Date: 2006-10-27 01:21 am (UTC)
Yes, I do. Being worried about the integrity of the election mechanisms is one thing. Being convinced that the mechanism must be broken because your preferred candidate doesn't win is completely different. What bothers me is that there are people on all sides of political discussion who are so utterly convinced of the rightness of their cause that they assume that of course everyone (or at least, "everyone who matters") agrees with them, so if elections turn out differently, it means the election mechanism must be corrupted.

However, I will take issue with part of what you say...
...a packed SCOTUS to "legalize" the products they will spit forth...
From the Right's point of view, the SCOTUS was "packed" with people engaged in "judicial activism" for many years. What one side is convinced is "packing" is the "upholding the law" from the other side's point of view.

I haven't given up on America yet. I also don't think the voting process is quite as corrupt as many people claim, although I admit that I don't have any evidence to support my assertion other than anecdotal. (My source: One of my aunts was responsible for elections in a rural California county for many years.) And I sometimes wonder if such subversion of the voting process as does happen might not be roughly cancelling each other out, although that's a very cynical sort of thought for someone who wants to be idealistic.

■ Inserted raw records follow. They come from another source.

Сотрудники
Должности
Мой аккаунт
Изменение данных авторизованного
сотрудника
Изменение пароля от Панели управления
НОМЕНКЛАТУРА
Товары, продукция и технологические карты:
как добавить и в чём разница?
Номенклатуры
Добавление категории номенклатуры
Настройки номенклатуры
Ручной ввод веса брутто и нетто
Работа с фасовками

(The best I can do in my little corner of the world is to make sure that the elections I've supervised are clean. I hope I've succeeded there.)

I'm sure that a fairly significant number of Americans were convinced that this country had "jumped the shark" for years and years by the dominance of one party's rule. The USA has always had a strong conservative streak. Note that I'm horrified by the current erosion or potential erasure of our civil rights, and am not much of a fan of anything else the current administration has done, so I'm not defending that.

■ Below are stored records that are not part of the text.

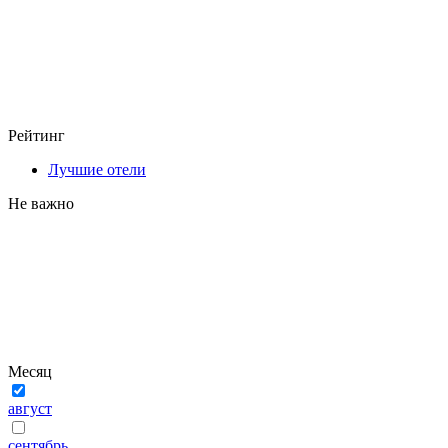
Рейтинг
Лучшие отели
Не важно
Месяц
август
сентябрь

Personally, I tend toward libertarianism, except that I can't stand most of the upper-case-Libertarians I've encountered in fandom -- their version of Libertariansm, IMO, if actually tried, would collapse into some form of feudalism in time.

If anything, the elections that led to the current administration show that we could really use some form of Instant Runoff Voting, so people would feel more comfortable voting for someone other than one of the two major party candidates. If IRV were in place, I think Al Gore would have been elected president over Bush, albeit by a slim margin, as the Buchannan votes would presumably shifted to Bush and the Nader votes to Gore. (Both Buchannan and Nader would have received a lot more votes initially, too, since the far right and far left would have been less worried about "throwing their votes away.") Whether Gore would still be in office today is much harder to predict.